A federal judge in Boston issued a preliminary injunction in a lawsuit filed to stop the U.S. Department of Homeland Security from terminating a Biden-era parole program (CHNV Parole) that was used to facilitate the illegal entry of more than 531,000 citizens from Cuba, Haiti, Nicaragua and Venezuela into the U.S.
Eleven CHNV noncitizens, seven sponsors, the organizing plaintiff, Haitian Bridge Alliance, and the Justice Action Center sued. The plaintiffs are currently living in California, Georgia, Nebraska, Massachusetts, New York and Wisconsin, according to the lawsuit.
They sued after CHNV parolees received a notice through their U.S. Citizenship and Immigration Services online account notifying them that their parole was being revoked. A similar notice was sent to nearly one million released into the U.S. through a Biden-era CBP One phone app, The Center Square reported.
On March 25, DHS published a notification in the Federal Register that effective immediately, it was terminating the CHNV parole program and those without a lawful basis to remain in the U.S. were ordered to self-deport.
DHS also said it “intends to remove promptly aliens who entered the United States under the CHNV parole programs who do not depart the United States before their parole termination date and do not have any lawful basis to remain in the United States. DHS retains its discretion to commence enforcement action against any alien at any time, including during the 30-day waiting period created by this notice.”
CHNV parole status is slated to end April 24.
After a hearing was held last week in a U.S. District Court in Massachusetts, Judge Indira Talwani issued a preliminary injunction Monday halting DHS’s parole revocation, arguing it wasn’t done on a case-by-case basis. The Trump administration, and state attorneys general who sued to end the parole program during the Biden administration, argued it and other Biden parole programs were unlawful because they facilitated the illegal entry of millions of inadmissible foreign nationals en masse instead of assessing actual humanitarian claims on a case-by-case basis under specific circumstances.
Talwani also stayed all individual notices sent to noncitizens that their CHNV parole was revoked pending further court order. The Trump administration is appealing the ruling.
The CHNV parole program was among more than a dozen identified by House Republicans as illegal and used as evidence to impeach former DHS Secretary Alejandro Mayorkas. After the Biden administration reversed Trump-era policies and Mayorkas directed federal employees to not enforce some aspects of federal immigration law, record numbers of foreign nationals began illegally entering the country, totaling more than 14 million, The Center Square exclusively reported, including two million who evaded capture.
Biden and Mayorkas implemented what they called a “lawful, safe and orderly means of traveling to the United States” through the parole programs and through hundreds of commercial international flights funded by the U.S. taxpayer, The Center Square reported.

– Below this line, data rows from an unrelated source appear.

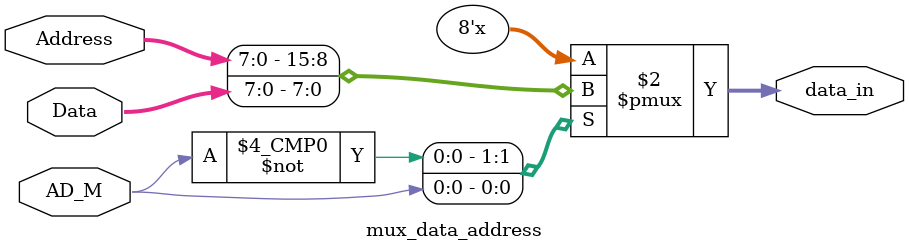
<source format=v>
`timescale 1ns / 1ps
module mux_data_address(
	input wire [7:0] Data, Address,
	input wire AD_M,
	output reg [7:0] data_in
    );

always @*
	case (AD_M)
		1'b0: data_in = Address;
		1'b1: data_in = Data;
	endcase
	
endmodule

</source>
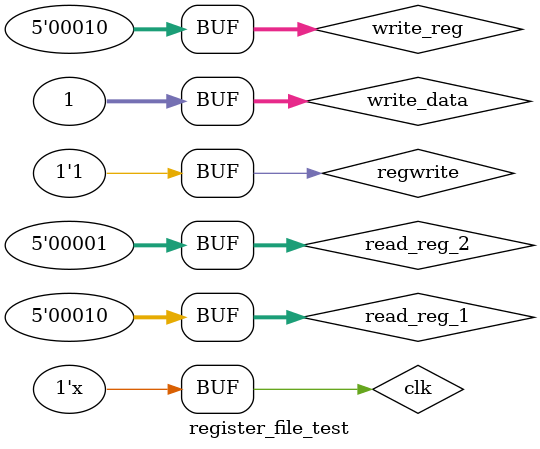
<source format=v>
`timescale 1ns / 1ps

module register_file_test;

	// Inputs
	reg clk;
	reg regwrite;
	reg [4:0] read_reg_1;
	reg [4:0] read_reg_2;
	reg [4:0] write_reg;
	reg [31:0] write_data;

	// Outputs
	wire [31:0] read_data_1;
	wire [31:0] read_data_2;

	// Instantiate the Unit Under Test (UUT)
	register_file uut (
		.clk(clk), 
		.regwrite(regwrite), 
		.read_reg_1(read_reg_1), 
		.read_reg_2(read_reg_2), 
		.write_reg(write_reg), 
		.write_data(write_data), 
		.read_data_1(read_data_1), 
		.read_data_2(read_data_2)
	);
	
	initial begin
		clk = 0;
	end
	always #5 clk = ~clk;

	initial begin
		// Initialize Inputs
		regwrite = 0;
		read_reg_1 = 0;
		read_reg_2 = 0;
		write_reg = 0;
		write_data = 0;

		// Wait 100 ns for global reset to finish
		#100;
        
		// Add stimulus here
		regwrite = 0;
		read_reg_1 = 0;
		read_reg_2 = 1;
		write_reg = 0;
		write_data = 1;
		#10;
		
		regwrite = 1;
		read_reg_1 = 2;
		read_reg_2 = 1;
		write_reg = 2;
		write_data = 1;
		#10;
		
		regwrite = 1;
		read_reg_1 = 2;
		read_reg_2 = 1;
		write_reg = 2;
		write_data = 1;
		#10;
		
		

	end
      
endmodule


</source>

DHS claimed those being admitted to the U.S. were vetted for national security and public safety reasons, which numerous inspector general reports and congressional investigations found to be untrue.

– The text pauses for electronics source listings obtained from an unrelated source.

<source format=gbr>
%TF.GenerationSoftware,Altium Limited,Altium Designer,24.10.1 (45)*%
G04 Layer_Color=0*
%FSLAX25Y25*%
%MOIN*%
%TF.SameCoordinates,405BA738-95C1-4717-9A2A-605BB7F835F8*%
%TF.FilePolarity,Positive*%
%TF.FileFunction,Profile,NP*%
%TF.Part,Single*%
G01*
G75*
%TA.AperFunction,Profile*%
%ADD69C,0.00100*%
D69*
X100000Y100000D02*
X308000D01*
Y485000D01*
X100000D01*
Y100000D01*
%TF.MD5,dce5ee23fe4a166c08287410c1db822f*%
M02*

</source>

While Mayorkas claimed the parole process would lower illegal border crossings, more than three million illegally entered the U.S. or attempted illegal entry from CHNV countries, The Center Square exclusively reported. They totaled more than the population of 20 individual U.S. states.
More than one million were from Venezuela, including members of the terrorist organization Tren de Aragua, whose criminal activity has been confirmed in at least 22 states, The Center Square exclusively reported. The Trump administration is prioritizing finding and removing TdA members as well as others it’s designated as members of foreign terrorist organizations.
Talwani argued that it is not “in the public interest to summarily declare that hundreds of thousands of individuals are no longer considered lawfully present in the country.”
The Trump administration argues they were never lawfully present in the U.S. and pose a danger to society and drain on public resources. As the border crisis worsened, multiple Democratic governors and mayors called on the Biden administration for financial assistance, and received it, in response to local resources being drained and law enforcement overwhelmed by violent crimes directly tied to CHNV parolees. Multiple reports revealed how Mayorkas’ parole programs enabled violent crimes to be committed against Americans, The Center Square reported.